Indeed, the continued feedback from The Loadstar’s forwarder contacts is that Asia-North Europe carriers are reluctant to quote for January shipments while they assess the take-up of their contract commitments.
Meanwhile, freight rate benchmarking firm Xeneta said that, based on the first batch of data sourced from its portfolio of shipper subscribers, most 2022 contracts will be agreed “at record high levels”.
According to Xeneta, contract bids were falling into three main price brackets: the lowest rates being offered by carriers required shippers to either agree to multi-year deals, or encompass a wider logistics participation; mid-range agreements consist of “traditional” carrier offers – albeit at considerably higher rates; and, unsurprisingly, according to the Xeneta data, the highest contract rate agreements are being reserved for freight forwarders.

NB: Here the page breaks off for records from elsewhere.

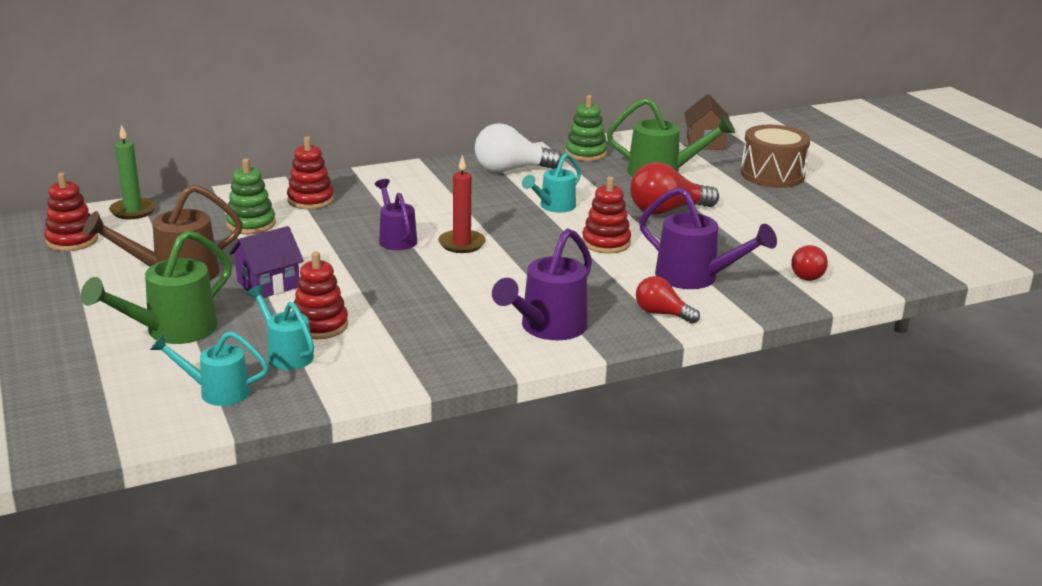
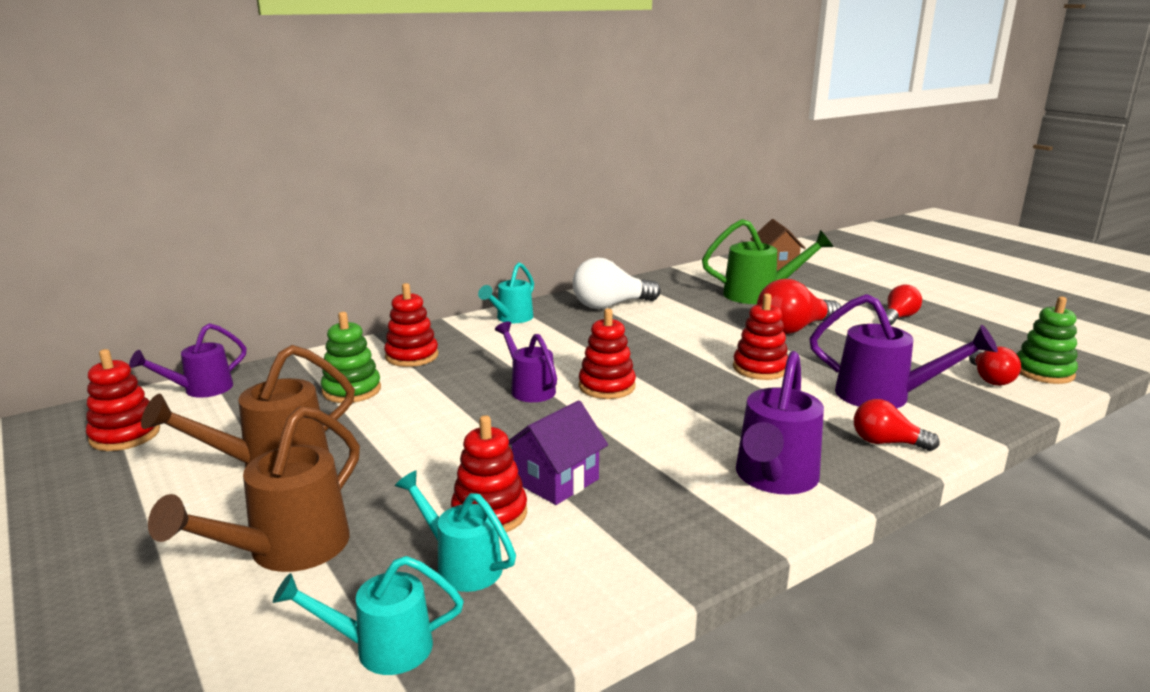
camera: 10 degrees left, 5 degrees down
(133, 211) = (201, 390): green candle -> purple watering can
(172, 331) = (287, 550): green watering can -> brown watering can
(268, 284) = (399, 464): purple house -> purple house (556, 480)
(462, 244) = (606, 386): red candle -> red stacking toy
(554, 207) = (678, 337): turquoise watering can -> turquoise watering can (511, 318)
(586, 153) = (672, 284): green stacking toy -> green stacking toy (1043, 372)
(772, 175) = (861, 287): brown drum -> none
(779, 209) = (898, 318): none -> red light bulb

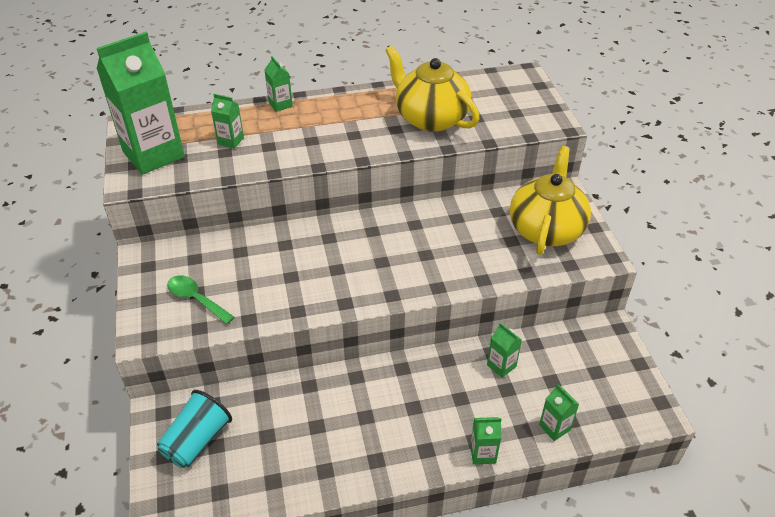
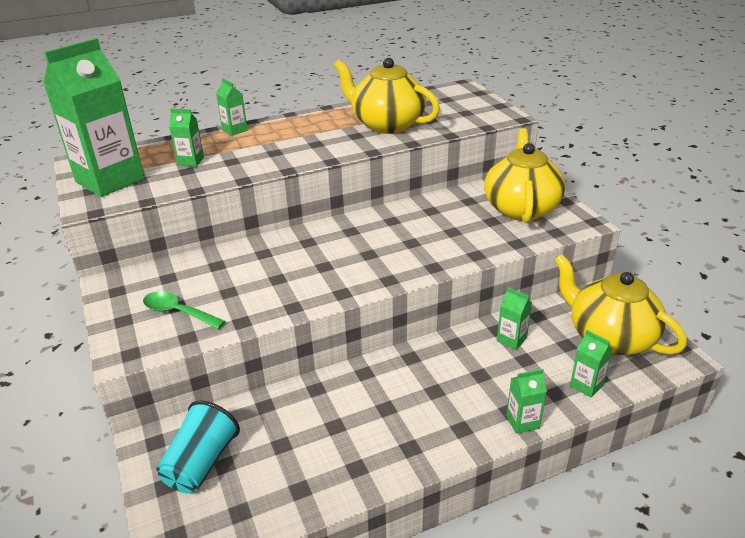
camera: 10 degrees left, 10 degrees down
(596, 379) = (609, 337): none -> yellow teapot

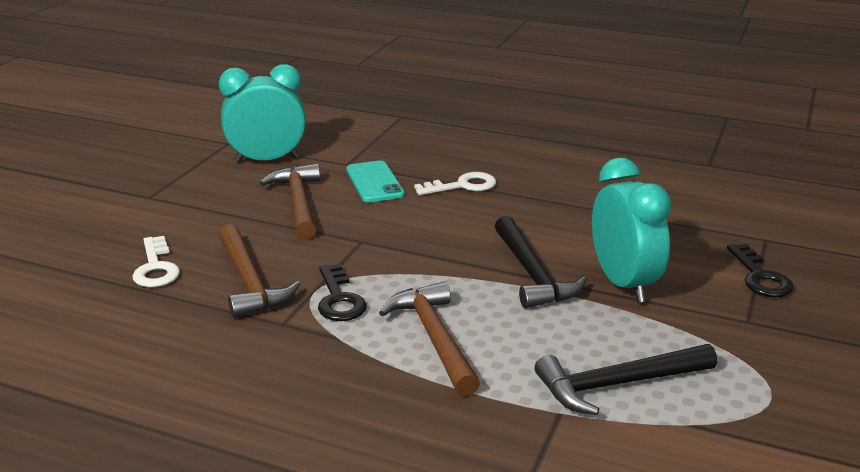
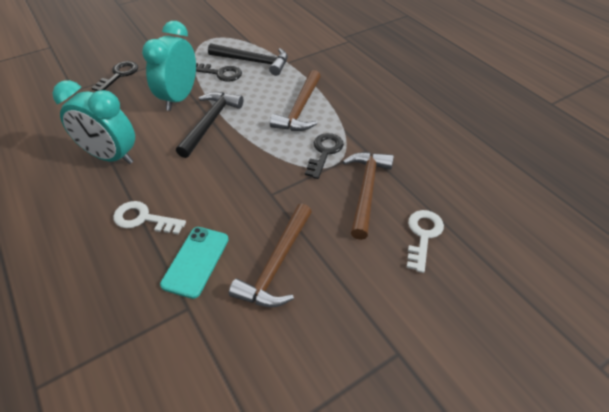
camera: 145 degrees left, 20 degrees up
(267, 160) = (249, 365): turquoise clock -> turquoise clock (110, 157)
(633, 340) = (220, 73): none -> black key

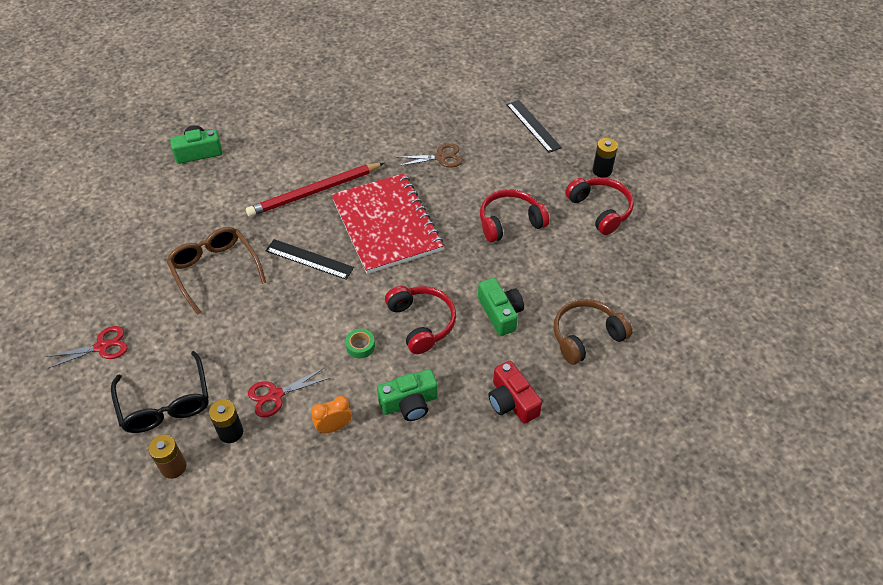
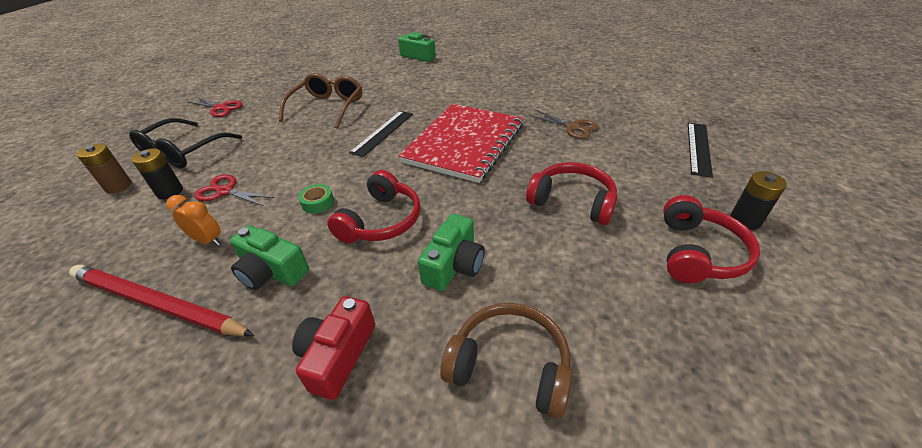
camera: 50 degrees right, 10 degrees down
(309, 259) = (383, 132): black ruler -> black ruler turned 45 degrees clockwise
(314, 192) = (449, 102): red pencil -> red pencil (157, 304)

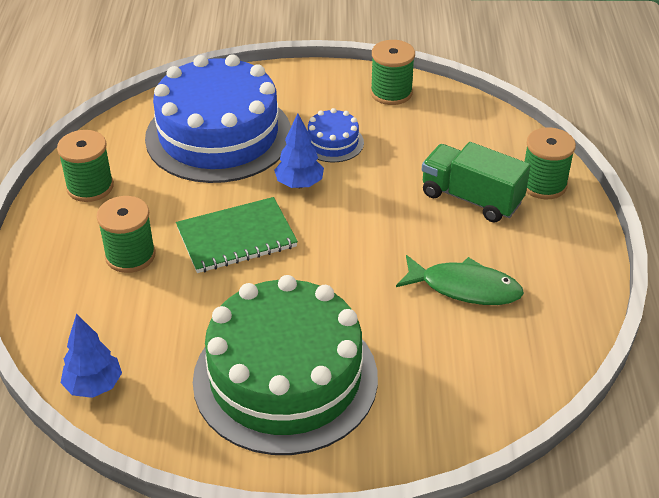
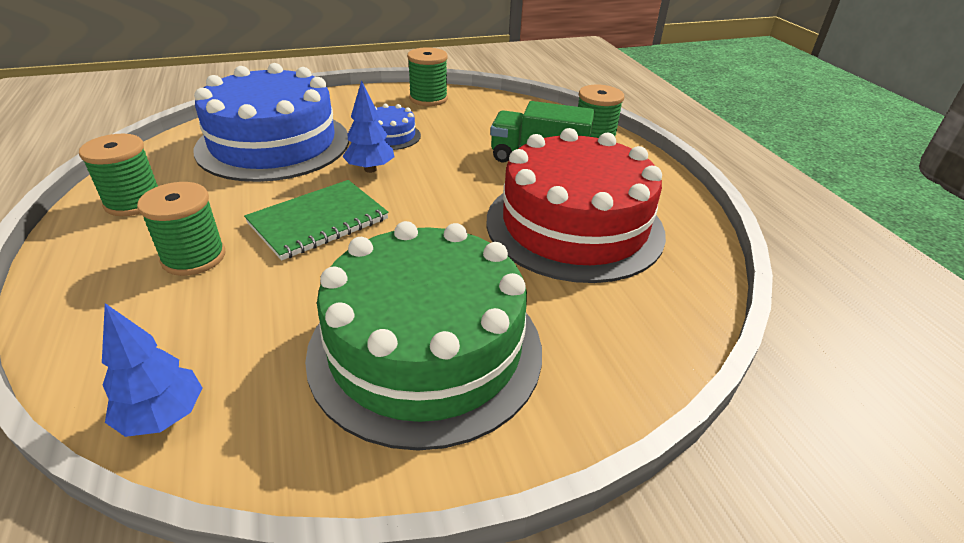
camera: 20 degrees left, 5 degrees down
(464, 288) = (574, 225): green fish -> red cake

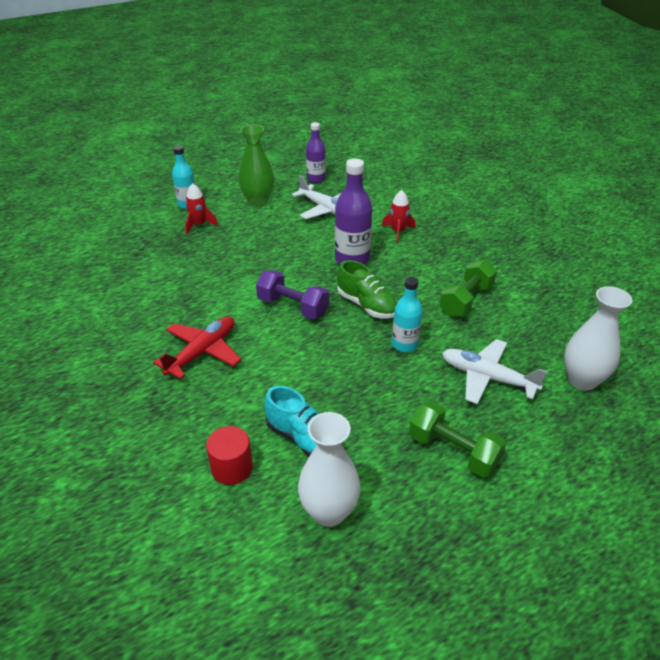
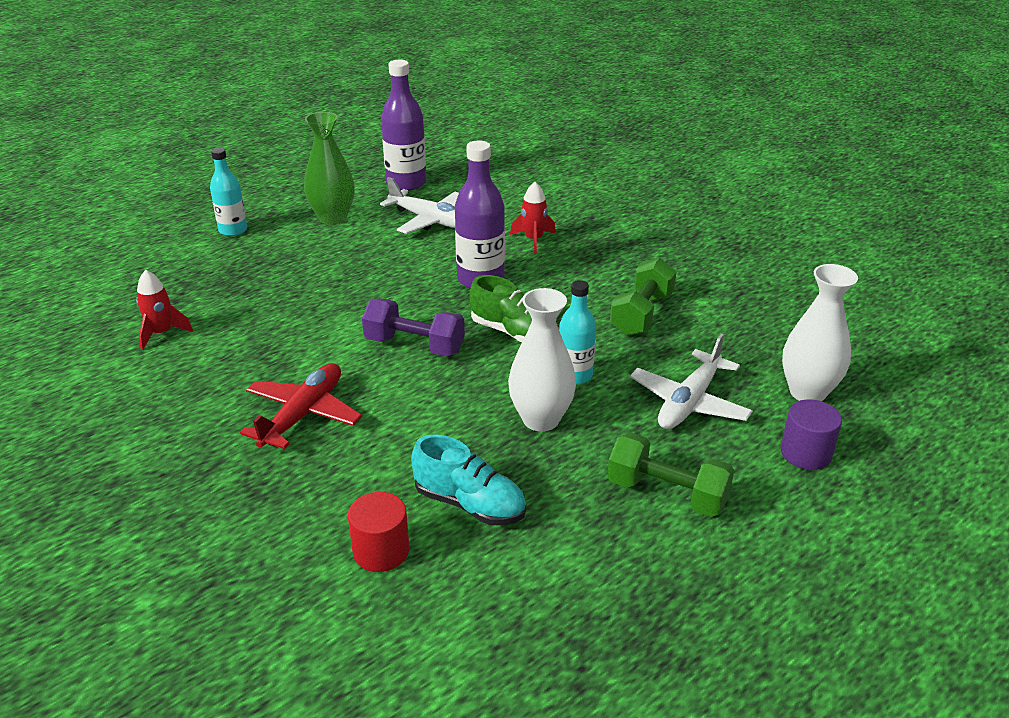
camera: 10 degrees left, 5 degrees down
(199, 225) = (256, 255): red rocket -> red rocket (161, 333)
(316, 179) = (406, 183): purple bottle -> purple bottle, size x1.55
(329, 512) = (524, 585): white vase -> white vase (541, 419)
(487, 377) = (689, 402): white plane -> white plane turned 75 degrees counterclockwise
(570, 432) = (805, 453): none -> purple cylinder

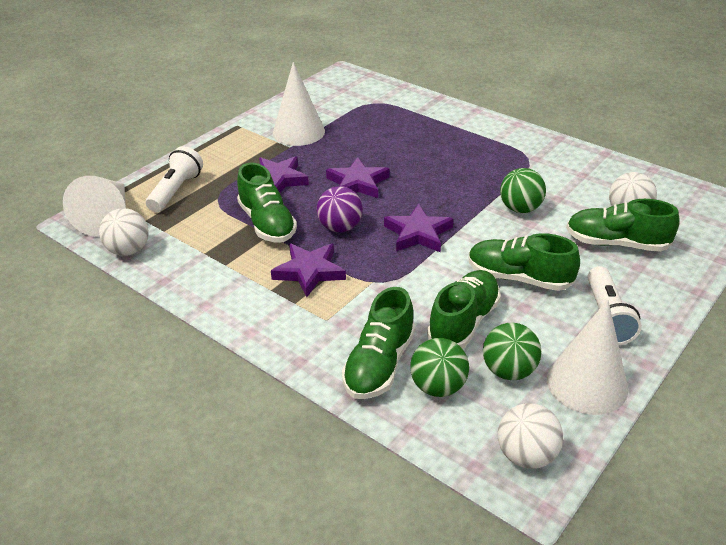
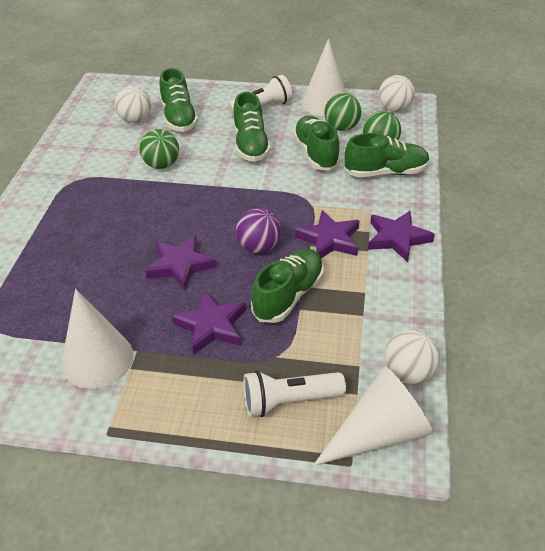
camera: 120 degrees left, 5 degrees up
(418, 233) = (233, 203): purple star -> purple star (397, 238)
(463, 322) = (316, 153): green shoe -> green shoe turned 75 degrees clockwise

Xeneta said the average long-term deals coming in for Asia-North Europe signed in the past three months, was $11,900 per 40ft – representing a considerable increase on 2021 contracts and include “a large range of offers”.
Xeneta chief analyst Peter Sand said shippers needed to decide whether they had “any real alternatives” to agreeing to these record high rates.
“Though the absolute level of the long-term rates coming in may leave you gobsmacked, the fact that they follow the spot market should come as no surprise, as the long- and short-term rates are correlated,” he said.
Xeneta said the importance of stability and predictability in global supply chains would be “the biggest priority for many shippers as they enter these tough negotiations”.